## [Task brief]
Look through the material below. Return exactly the lines from the one with "166: (969, 756)" through the one with "188: (1064, 830)", both included.

## [Material provided]

= = = = =

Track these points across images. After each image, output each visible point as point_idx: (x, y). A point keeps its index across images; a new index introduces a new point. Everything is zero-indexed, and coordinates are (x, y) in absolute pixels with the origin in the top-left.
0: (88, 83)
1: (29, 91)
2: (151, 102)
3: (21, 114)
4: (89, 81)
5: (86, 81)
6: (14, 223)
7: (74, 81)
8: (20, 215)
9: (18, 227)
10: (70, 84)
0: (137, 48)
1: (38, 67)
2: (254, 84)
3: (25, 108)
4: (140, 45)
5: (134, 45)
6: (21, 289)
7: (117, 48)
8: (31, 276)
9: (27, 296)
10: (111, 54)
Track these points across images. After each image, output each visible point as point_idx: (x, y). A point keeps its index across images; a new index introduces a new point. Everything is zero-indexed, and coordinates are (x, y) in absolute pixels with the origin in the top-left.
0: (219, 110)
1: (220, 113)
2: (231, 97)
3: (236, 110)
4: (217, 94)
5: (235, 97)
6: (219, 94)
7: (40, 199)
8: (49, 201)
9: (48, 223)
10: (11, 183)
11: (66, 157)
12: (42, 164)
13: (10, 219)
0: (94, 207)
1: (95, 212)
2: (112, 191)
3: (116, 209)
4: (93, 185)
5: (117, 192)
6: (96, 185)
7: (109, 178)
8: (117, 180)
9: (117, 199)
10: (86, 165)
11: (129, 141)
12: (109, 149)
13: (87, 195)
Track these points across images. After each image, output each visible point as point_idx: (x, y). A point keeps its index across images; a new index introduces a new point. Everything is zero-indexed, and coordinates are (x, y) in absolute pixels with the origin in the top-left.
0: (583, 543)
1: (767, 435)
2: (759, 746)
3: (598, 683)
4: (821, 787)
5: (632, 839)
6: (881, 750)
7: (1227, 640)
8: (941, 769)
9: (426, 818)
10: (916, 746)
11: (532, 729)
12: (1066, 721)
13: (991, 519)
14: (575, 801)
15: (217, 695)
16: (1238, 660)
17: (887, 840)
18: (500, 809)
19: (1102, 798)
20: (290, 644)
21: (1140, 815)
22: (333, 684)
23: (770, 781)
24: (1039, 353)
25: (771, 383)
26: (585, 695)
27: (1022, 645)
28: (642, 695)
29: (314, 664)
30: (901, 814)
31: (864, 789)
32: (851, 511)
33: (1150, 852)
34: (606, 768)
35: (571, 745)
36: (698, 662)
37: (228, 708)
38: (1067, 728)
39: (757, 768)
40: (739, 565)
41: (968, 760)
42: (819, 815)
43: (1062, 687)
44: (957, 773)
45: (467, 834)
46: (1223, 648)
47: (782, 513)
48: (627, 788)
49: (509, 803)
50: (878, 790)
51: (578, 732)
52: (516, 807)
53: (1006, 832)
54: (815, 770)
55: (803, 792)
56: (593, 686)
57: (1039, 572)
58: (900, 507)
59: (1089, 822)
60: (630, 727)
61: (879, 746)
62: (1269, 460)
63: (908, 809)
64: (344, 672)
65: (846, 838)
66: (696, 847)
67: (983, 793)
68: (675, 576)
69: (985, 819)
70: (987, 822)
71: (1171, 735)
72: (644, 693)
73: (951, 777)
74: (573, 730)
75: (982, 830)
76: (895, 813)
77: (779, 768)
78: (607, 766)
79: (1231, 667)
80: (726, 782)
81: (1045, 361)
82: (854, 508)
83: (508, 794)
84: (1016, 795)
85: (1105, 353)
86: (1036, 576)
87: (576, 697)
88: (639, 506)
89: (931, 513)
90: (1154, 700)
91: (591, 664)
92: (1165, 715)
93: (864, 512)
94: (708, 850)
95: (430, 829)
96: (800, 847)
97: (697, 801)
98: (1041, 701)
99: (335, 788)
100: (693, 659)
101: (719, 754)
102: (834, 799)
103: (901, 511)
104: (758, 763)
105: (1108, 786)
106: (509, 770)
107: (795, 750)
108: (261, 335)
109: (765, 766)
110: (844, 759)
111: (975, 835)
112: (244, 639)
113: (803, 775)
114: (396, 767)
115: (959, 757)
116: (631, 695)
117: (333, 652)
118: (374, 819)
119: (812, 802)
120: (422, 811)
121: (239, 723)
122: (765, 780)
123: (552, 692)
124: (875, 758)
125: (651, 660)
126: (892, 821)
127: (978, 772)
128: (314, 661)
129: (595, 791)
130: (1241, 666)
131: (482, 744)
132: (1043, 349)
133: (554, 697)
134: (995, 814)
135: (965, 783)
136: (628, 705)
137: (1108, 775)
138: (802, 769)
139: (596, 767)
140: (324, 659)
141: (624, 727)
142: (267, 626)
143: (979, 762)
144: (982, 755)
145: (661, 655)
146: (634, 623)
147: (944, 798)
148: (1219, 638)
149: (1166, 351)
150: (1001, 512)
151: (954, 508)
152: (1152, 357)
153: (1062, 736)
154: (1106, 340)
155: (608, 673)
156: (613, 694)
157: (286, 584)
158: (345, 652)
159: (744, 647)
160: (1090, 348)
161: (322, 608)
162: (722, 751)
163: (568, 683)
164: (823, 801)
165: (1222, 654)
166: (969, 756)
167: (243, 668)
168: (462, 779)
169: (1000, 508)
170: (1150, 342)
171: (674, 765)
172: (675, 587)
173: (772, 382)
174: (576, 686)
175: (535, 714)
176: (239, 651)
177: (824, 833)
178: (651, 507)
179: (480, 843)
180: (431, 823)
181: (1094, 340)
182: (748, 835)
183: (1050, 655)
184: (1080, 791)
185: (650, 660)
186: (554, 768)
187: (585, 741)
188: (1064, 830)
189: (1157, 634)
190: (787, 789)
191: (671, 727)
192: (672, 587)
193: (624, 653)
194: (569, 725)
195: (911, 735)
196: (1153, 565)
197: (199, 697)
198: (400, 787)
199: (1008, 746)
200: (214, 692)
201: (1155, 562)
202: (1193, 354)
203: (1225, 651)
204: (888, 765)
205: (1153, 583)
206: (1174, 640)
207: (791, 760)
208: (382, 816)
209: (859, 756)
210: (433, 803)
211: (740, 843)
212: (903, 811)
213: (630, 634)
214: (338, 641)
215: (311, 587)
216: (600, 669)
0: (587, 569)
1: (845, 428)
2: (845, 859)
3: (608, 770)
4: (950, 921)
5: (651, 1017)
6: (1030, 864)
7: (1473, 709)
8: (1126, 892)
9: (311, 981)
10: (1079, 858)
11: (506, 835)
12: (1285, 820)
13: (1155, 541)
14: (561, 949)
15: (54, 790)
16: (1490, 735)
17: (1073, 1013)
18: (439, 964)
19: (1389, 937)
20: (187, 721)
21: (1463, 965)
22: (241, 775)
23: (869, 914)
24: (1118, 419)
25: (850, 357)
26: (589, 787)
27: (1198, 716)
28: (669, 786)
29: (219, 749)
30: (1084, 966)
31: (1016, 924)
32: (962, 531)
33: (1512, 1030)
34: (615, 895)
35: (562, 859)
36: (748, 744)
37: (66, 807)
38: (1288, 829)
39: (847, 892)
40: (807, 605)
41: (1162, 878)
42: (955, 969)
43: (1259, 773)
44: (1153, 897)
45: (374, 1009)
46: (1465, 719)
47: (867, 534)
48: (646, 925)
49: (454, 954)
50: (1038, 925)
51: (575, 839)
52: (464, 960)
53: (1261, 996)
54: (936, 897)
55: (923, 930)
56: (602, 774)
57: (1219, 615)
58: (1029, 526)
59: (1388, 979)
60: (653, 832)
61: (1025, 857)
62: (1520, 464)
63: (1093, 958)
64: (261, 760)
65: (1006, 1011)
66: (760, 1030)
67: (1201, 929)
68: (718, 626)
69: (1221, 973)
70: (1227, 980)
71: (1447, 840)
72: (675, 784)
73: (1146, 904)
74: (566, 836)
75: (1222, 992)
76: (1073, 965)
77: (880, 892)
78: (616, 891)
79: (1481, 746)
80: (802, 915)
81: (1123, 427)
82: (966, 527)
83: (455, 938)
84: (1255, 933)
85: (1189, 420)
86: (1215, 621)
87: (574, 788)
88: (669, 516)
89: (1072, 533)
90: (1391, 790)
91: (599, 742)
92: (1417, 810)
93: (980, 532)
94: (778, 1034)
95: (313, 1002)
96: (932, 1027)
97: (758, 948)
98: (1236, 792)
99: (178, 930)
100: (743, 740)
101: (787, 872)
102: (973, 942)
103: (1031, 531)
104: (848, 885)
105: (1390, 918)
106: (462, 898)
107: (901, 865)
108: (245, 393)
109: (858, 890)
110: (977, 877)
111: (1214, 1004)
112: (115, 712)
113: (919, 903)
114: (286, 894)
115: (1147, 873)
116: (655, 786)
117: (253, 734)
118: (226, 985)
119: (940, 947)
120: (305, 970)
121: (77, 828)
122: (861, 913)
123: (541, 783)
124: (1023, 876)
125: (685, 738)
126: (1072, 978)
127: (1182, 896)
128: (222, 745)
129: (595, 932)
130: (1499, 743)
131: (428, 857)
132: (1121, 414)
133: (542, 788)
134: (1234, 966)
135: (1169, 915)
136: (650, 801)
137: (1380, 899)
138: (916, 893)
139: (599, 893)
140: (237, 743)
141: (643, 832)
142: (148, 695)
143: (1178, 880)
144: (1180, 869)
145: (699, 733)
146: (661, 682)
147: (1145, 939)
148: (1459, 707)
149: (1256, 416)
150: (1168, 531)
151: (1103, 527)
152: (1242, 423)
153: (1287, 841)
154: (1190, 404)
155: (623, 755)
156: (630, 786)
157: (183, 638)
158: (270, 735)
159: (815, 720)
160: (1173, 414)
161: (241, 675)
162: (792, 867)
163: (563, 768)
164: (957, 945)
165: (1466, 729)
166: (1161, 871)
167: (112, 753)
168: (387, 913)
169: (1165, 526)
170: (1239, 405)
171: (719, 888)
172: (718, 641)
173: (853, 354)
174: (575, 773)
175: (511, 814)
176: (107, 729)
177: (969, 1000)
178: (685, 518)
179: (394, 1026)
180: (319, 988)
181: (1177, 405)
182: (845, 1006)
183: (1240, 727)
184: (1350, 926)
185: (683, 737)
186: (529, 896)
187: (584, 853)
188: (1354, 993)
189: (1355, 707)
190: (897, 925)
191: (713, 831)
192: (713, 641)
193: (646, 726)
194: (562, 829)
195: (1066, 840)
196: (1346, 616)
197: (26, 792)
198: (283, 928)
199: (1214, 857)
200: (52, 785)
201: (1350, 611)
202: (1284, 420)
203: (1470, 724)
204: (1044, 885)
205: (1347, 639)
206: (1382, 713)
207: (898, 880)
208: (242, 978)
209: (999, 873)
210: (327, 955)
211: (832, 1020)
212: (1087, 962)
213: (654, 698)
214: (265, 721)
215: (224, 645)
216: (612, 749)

= = = = =

## [Result for this exercise]
166: (969, 756)
167: (243, 668)
168: (462, 779)
169: (1000, 508)
170: (1150, 342)
171: (674, 765)
172: (675, 587)
173: (772, 382)
174: (576, 686)
175: (535, 714)
176: (239, 651)
177: (824, 833)
178: (651, 507)
179: (480, 843)
180: (431, 823)
181: (1094, 340)
182: (748, 835)
183: (1050, 655)
184: (1080, 791)
185: (650, 660)
186: (554, 768)
187: (585, 741)
188: (1064, 830)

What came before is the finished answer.